Les enfants aiment rire de la Mort dont ils côtoient les représentations pendant Halloween, le carnaval d’automne, dans un grand nombre de films d’animation, de films « live », de séries télévisées, de jeux vidéo, de bandes dessinées et bien entendu dans les contes canoniques. Ils adorent se faire peur avec les Loups-garous, les Morts-vivants ou les Vampires. Les fêtes foraines et les parcs d’attractions les invitent à traverser les Tunnels de l’Horreur. L’imaginaire de Tim Burton irrigue le leur. Le succès planétaire de la vidéo Thriller de Mickael Jackson en son temps ou aujourd’hui des deux séquelles du film Twilight, valide mes analyses. Devenus adolescents ils adoptent parfois la mode « gothique ». Toutefois, dans la plupart des familles, on évite de parler de la mort en général, des morts en particulier et surtout de répondre aux questions des plus jeunes portant sur le sujet. Notre société occidentale, même lorsqu’elle produit des représentations de la camarde et en joue avec, est fort éloignée de l’extraordinaire fête mexicaine du dia de los Muertos. Les 1er et 2 novembre, les familles se réunissent dans les cimetières pour y honorer leurs morts avec force Téquilla, sucreries, fleurs, chants, danses et prières. Cette coutume s’accoude à Halloween qui la précède le 31 octobre : les jeunes Mexicains déguisés ne crient pas Trick or Treat mais calavera, c’est à dire crâne en espagnol, annonçant ainsi les deux jours qui suivent.
Cette nouvelle série (2009) instaure des contrastes entre les jeunes visages, les postures, les gestuelles, les habits de princesses (Disney ou Barbie), de super-héros (Power Rangers, Spider Man), ou de squelette ambulant et les crânes dans les mains des enfants, sous leurs pieds, la colonne vertébrale en trophée ou en collier, le(s) fémur(s) en pilon, en altère. Les crânes deviennent ballons, réceptacles, chapeaux, offrandes ou restent de simples crânes, memento mori interrogés par de jeunes Hamlet, de jolies « Madeleine » non-pénitentes, celles- ci), ou bien des Minnie ou des Mickey en deuil de leur moitié.

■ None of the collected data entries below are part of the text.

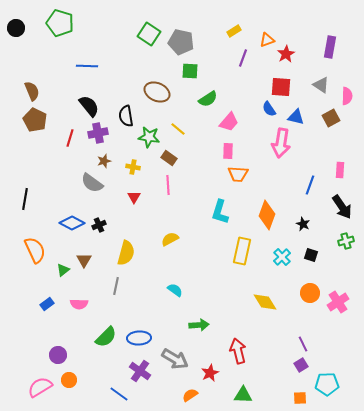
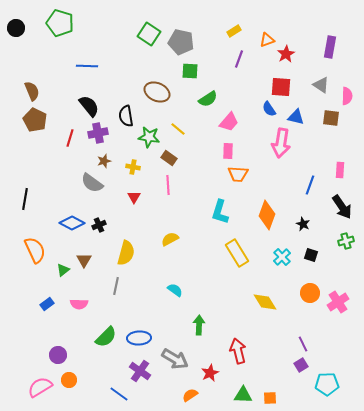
purple line at (243, 58): moved 4 px left, 1 px down
brown square at (331, 118): rotated 36 degrees clockwise
yellow rectangle at (242, 251): moved 5 px left, 2 px down; rotated 44 degrees counterclockwise
green arrow at (199, 325): rotated 84 degrees counterclockwise
orange square at (300, 398): moved 30 px left
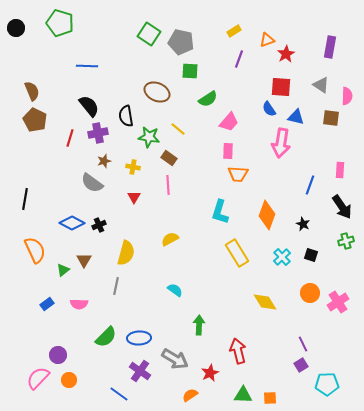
pink semicircle at (40, 387): moved 2 px left, 9 px up; rotated 15 degrees counterclockwise
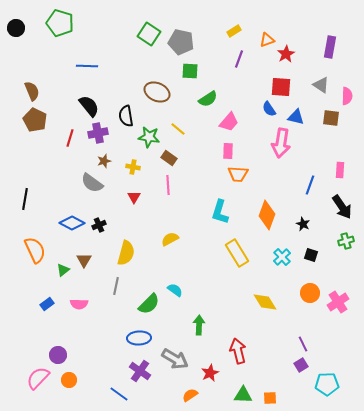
green semicircle at (106, 337): moved 43 px right, 33 px up
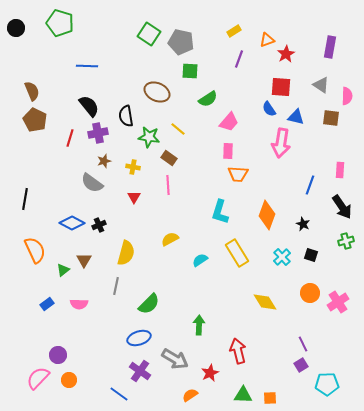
cyan semicircle at (175, 290): moved 25 px right, 30 px up; rotated 70 degrees counterclockwise
blue ellipse at (139, 338): rotated 15 degrees counterclockwise
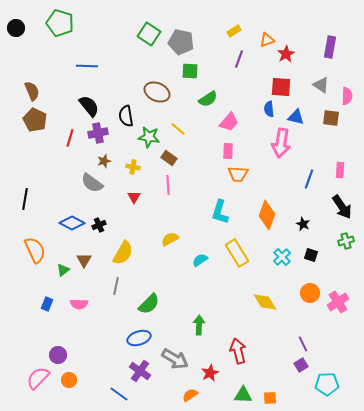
blue semicircle at (269, 109): rotated 28 degrees clockwise
blue line at (310, 185): moved 1 px left, 6 px up
yellow semicircle at (126, 253): moved 3 px left; rotated 15 degrees clockwise
blue rectangle at (47, 304): rotated 32 degrees counterclockwise
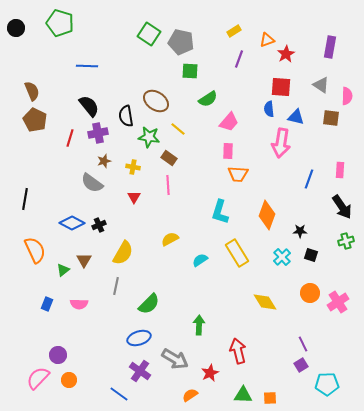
brown ellipse at (157, 92): moved 1 px left, 9 px down; rotated 10 degrees clockwise
black star at (303, 224): moved 3 px left, 7 px down; rotated 24 degrees counterclockwise
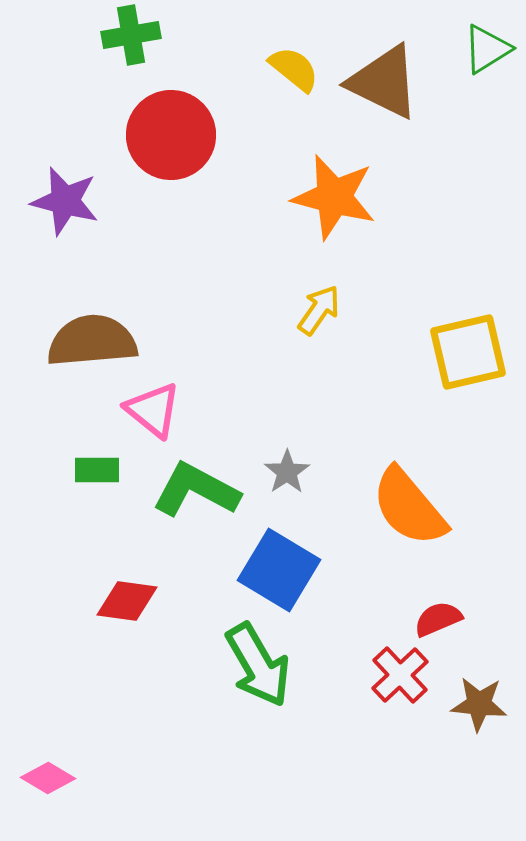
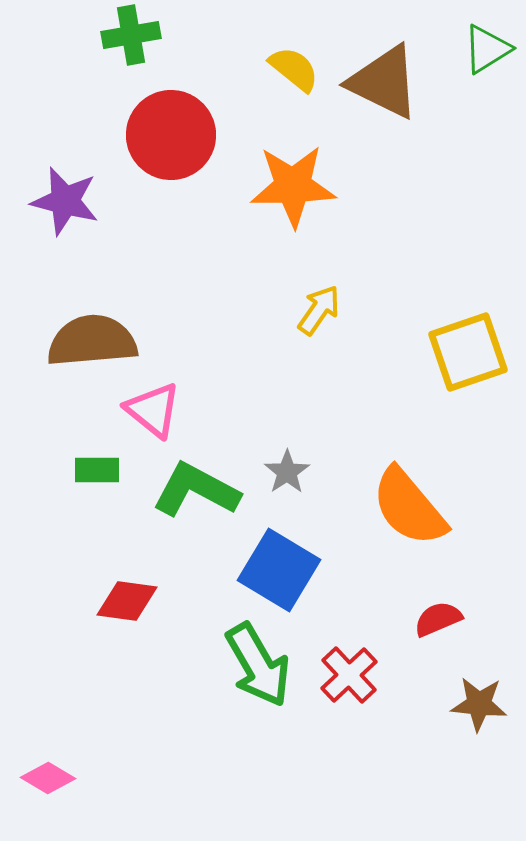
orange star: moved 41 px left, 11 px up; rotated 16 degrees counterclockwise
yellow square: rotated 6 degrees counterclockwise
red cross: moved 51 px left
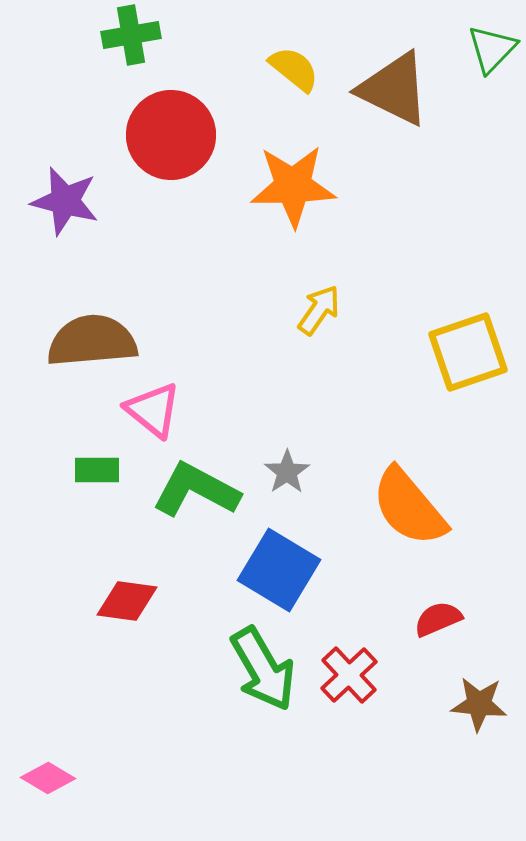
green triangle: moved 5 px right; rotated 14 degrees counterclockwise
brown triangle: moved 10 px right, 7 px down
green arrow: moved 5 px right, 4 px down
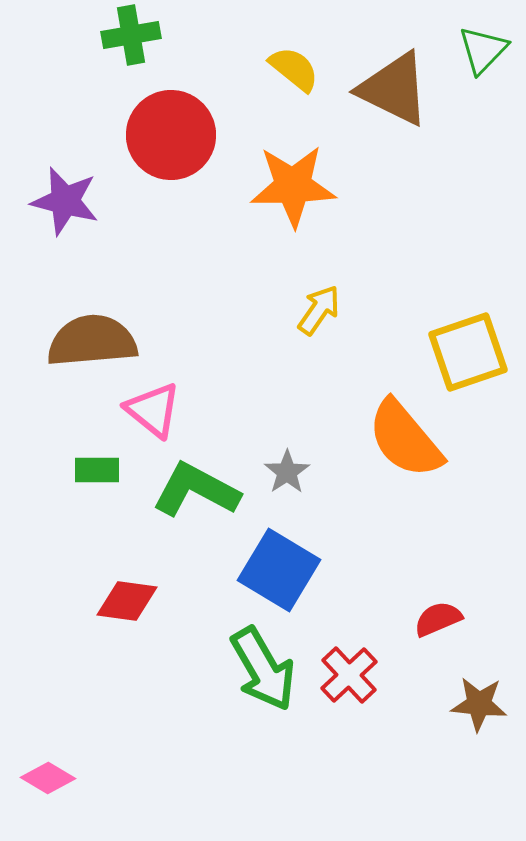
green triangle: moved 9 px left, 1 px down
orange semicircle: moved 4 px left, 68 px up
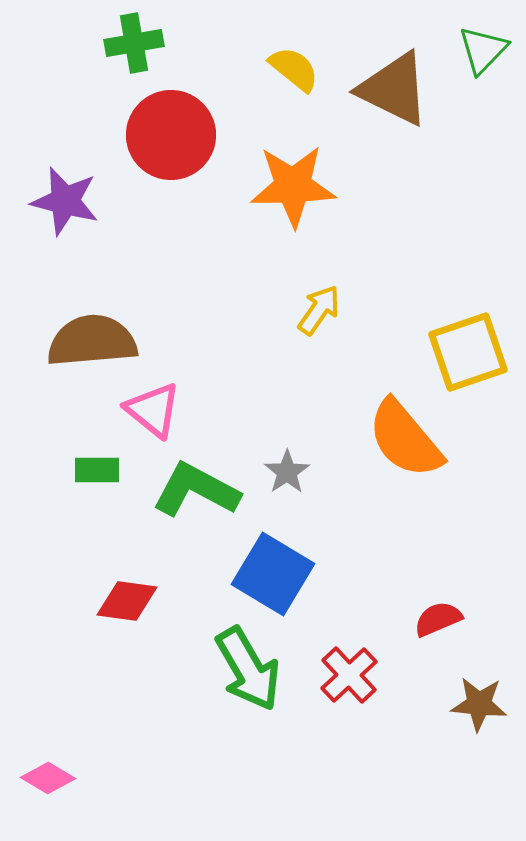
green cross: moved 3 px right, 8 px down
blue square: moved 6 px left, 4 px down
green arrow: moved 15 px left
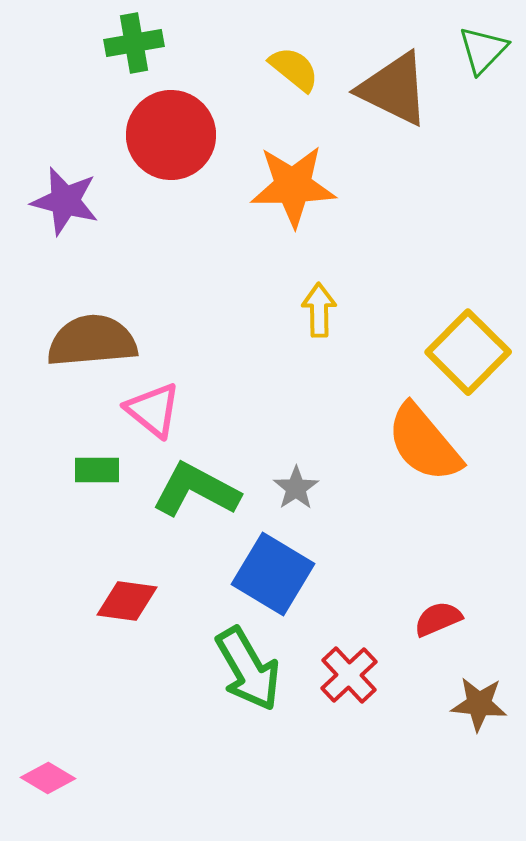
yellow arrow: rotated 36 degrees counterclockwise
yellow square: rotated 26 degrees counterclockwise
orange semicircle: moved 19 px right, 4 px down
gray star: moved 9 px right, 16 px down
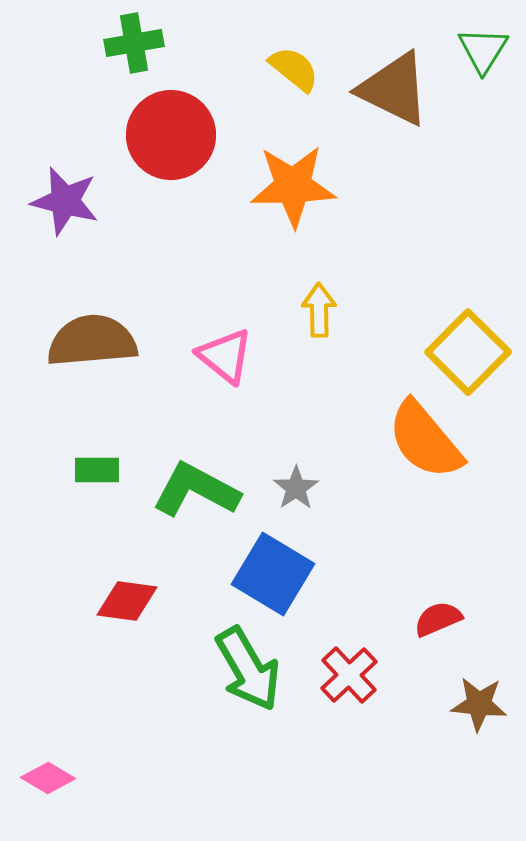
green triangle: rotated 12 degrees counterclockwise
pink triangle: moved 72 px right, 54 px up
orange semicircle: moved 1 px right, 3 px up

La colonne vertébrale devient trophée ou parure.
Dès la première séance de prises de vues, l’enfant est invité, à faire bouger devant lui un crâne, et les images qui en résultent sont intitulées Double-Je : on peut alors voir la tête du modèle et en flou-bougé, son double interne...et la projection de sa destinée ultime.
Le titre de la série Vanité de l’enfance, enfants et vanités s’inspire de celui d’une exposition Portraits de collectionneurs, collection de portraits (Christophe Bonacorsi, père de Sixtine) organisée par la galerie Domi Nostrae (Lyon) par Christine et Fabrice Tréppoz (parents de Marsile). Par Vanité de l’enfance, j’entends cette formidable innocence, cette liberté des premières années de la vie, un temps où tout semble possible, en fait tout ce que nous perdons en mûrissant, disons-le, en vieillissant. Never more, l’enfance."